(TASK INPUTS begins)
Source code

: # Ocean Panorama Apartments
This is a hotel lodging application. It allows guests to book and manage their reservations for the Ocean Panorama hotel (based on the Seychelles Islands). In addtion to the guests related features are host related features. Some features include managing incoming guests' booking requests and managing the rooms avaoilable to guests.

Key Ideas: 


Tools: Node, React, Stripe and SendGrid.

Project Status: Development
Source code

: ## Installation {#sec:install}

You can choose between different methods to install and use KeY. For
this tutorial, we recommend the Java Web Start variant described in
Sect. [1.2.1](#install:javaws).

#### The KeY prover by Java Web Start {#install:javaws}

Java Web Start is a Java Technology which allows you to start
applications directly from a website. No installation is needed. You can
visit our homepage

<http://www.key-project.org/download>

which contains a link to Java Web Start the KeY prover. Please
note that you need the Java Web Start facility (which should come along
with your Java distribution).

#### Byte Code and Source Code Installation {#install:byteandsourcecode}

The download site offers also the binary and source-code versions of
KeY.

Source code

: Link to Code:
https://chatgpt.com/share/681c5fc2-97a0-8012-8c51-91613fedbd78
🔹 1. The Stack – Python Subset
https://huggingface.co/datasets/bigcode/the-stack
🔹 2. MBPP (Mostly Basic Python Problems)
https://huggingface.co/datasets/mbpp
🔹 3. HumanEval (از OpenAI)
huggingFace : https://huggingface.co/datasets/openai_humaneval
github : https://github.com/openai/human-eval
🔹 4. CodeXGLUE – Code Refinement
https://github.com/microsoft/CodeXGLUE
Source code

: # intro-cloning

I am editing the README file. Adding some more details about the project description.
(TASK INPUTS ends)
Each entry, from start to finish, must be restated exactly.

§ **WRITTEN REPLY**:
Source code

: # Ocean Panorama Apartments
This is a hotel lodging application. It allows guests to book and manage their reservations for the Ocean Panorama hotel (based on the Seychelles Islands). In addtion to the guests related features are host related features. Some features include managing incoming guests' booking requests and managing the rooms avaoilable to guests.

Key Ideas: 


Tools: Node, React, Stripe and SendGrid.

Project Status: Development
Source code

: ## Installation {#sec:install}

You can choose between different methods to install and use KeY. For
this tutorial, we recommend the Java Web Start variant described in
Sect. [1.2.1](#install:javaws).

#### The KeY prover by Java Web Start {#install:javaws}

Java Web Start is a Java Technology which allows you to start
applications directly from a website. No installation is needed. You can
visit our homepage

<http://www.key-project.org/download>

which contains a link to Java Web Start the KeY prover. Please
note that you need the Java Web Start facility (which should come along
with your Java distribution).

#### Byte Code and Source Code Installation {#install:byteandsourcecode}

The download site offers also the binary and source-code versions of
KeY.

Source code

: Link to Code:
https://chatgpt.com/share/681c5fc2-97a0-8012-8c51-91613fedbd78
🔹 1. The Stack – Python Subset
https://huggingface.co/datasets/bigcode/the-stack
🔹 2. MBPP (Mostly Basic Python Problems)
https://huggingface.co/datasets/mbpp
🔹 3. HumanEval (از OpenAI)
huggingFace : https://huggingface.co/datasets/openai_humaneval
github : https://github.com/openai/human-eval
🔹 4. CodeXGLUE – Code Refinement
https://github.com/microsoft/CodeXGLUE
Source code

: # intro-cloning

I am editing the README file. Adding some more details about the project description.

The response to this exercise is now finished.